Tuesday 19 November 2013

Iroquois Designs. Shop of the Week no. 4


Every Saturday a new shop of the week is chosen by the previous shop of the week from the number of treasuries made for them. This week that honour belongs to Jessica from Iroquios Designs. This is the winning treasury.




The very name ‘Iroquois Designs’ conjured up images of traditional Native American Indian art and crafts, before I even opened the shop page. I was not disappointed. Here you see all the colour and vibrancy of tribal tradition that you would expect. It’s almost like walking around a reservation. Here we have the feel of an ancient culture that is so similar to that which I am trying to reproduce in my own jewellery. Jessica has captured so much in the old ways, colours and feel of her work, yet maintained a modern and fashionable twist. A difficult balance to achieve, but I feel Jessica has done it beautifully.
So let’s find out a bit more about the artist behind all these wonderful pieces. 



Tell us a little about yourself and your work
I have been creating art since I was a child. It is a trait rooted deeply in my culture and family history. I basically got my start in the craft world doing pow-wows with my family across New York and the New England area. I would help out with family crafts, like feather earrings and dance sticks. We did them together. Eventually I started making little things here and there where I was allowed to keep the money. When I was a teenager, I tried convincing myself there was no money in being an artist and I earned a degree in Math. But by the time I was almost done with school I had started taking mostly art classes. I eventually went back to school, with my mom and we both got a fine arts degree.

What inspires your work?
My work is very influenced by my culture, but as to what actually inspires me? I have to ask, what doesn’t inspire? I think it is important to take inspiration wherever you can find it. It can come from a question, a suggestion, a challenge, a thing, another artist, a family member. It can come from anywhere, everywhere really.

Blue Dream Catcher Earrings


What are your favourite colours?
I don’t’ think I have a favourite colour I like to use. I make a lot of things with leather in them, so I tend to use lots of browns, although I do have leather in many different colours. I have been partial to blues lately.


What is your favourite medium/material?
I love working with clay even though I haven’t really had a change in several years. I normally don’t like

purple polymer clay floral design pendant 

getting my hands dirty, not even as a kid, but I love creating something beautiful from a lump of clay.  I also
love doing colour pencil drawings. I do drawings based on Eastern Woodland double curve designs, which mean balance in life. They are found on woodland work, like beadwork, quillwork and pottery. I started doing them on clay plates, and decided I would like to see how my variations would look in colour.

WHAT THE TASK REQUIRES » Pick up the shop-of-the-week interview with Iroquois Designs where it stops, and carry it on. The rows that come next have nothing to do with the shop-of-the-week interview.

RECORDED DATA »
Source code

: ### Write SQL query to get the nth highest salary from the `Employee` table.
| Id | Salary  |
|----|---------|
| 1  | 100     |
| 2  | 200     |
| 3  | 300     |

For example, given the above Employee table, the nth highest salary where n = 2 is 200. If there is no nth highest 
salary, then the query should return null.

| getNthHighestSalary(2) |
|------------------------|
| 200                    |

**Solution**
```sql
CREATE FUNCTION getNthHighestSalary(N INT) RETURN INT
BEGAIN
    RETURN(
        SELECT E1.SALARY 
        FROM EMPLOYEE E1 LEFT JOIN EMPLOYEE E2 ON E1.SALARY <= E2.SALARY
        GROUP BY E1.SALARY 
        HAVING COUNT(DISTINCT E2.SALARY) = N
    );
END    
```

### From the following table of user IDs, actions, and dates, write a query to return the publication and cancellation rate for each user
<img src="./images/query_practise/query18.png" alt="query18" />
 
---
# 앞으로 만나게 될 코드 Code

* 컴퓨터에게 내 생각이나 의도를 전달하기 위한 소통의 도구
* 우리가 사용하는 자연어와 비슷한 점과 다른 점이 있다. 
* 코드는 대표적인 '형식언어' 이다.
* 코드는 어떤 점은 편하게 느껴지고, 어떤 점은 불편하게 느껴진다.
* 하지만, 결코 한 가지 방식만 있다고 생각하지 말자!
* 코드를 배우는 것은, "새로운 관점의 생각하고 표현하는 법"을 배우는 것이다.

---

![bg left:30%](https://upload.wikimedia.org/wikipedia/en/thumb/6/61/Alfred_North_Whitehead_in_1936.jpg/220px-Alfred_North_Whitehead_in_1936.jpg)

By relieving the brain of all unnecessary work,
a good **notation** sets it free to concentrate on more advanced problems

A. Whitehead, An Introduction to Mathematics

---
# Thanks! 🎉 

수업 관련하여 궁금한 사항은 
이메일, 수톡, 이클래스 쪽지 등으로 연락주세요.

YOUR RESPONSE »
What is your favourite holiday destination?
I do not like to travel, and if it was up to me I would probably not go on vacation. We went to the Jersey shore this year, which was pretty good, and the best so far was our honeymoon in Santa Cruz, but it is too far to travel again.


    Light Brown Medicine Wheel set

What other artists work to you admire and aspire to?
I have been inspired by so many people growing up doing pow-wows. My family was probably most influential in my life. So many of them were and are artists. My Grandfather, Richard Chrisjohn, was a renowned woodcarver and he instilled a sense of culture through art and craft in my family which has lasted generations. I saw other family members carrying on his legacy and I knew I wanted to be part of that. As far as how I became interested in clay, I just loved the work of Mohawk artist Tammy Tarbell. I even told her one day, when I was a teenager, I loved her work and I was going to try to do clay one day.  She actually remembered, and reminded me many, many years later, and said “and you actually did it”. It was a very amazing moment for me.

What are you most proud of?
I feel most proud when I am actually able to inspire the younger generation to do art. Recently my 9 year old niece did a couple of double curve ATCs in my style. I had to have it, so I traded her for one of my cards.

Silver and copper tree of life

black beaded triangle earrings

     Earth Mother with face,


Thank you so much Jessica for this fascinating insight into yourself and your work. What a wonderful heritage and a great family history to be a part of.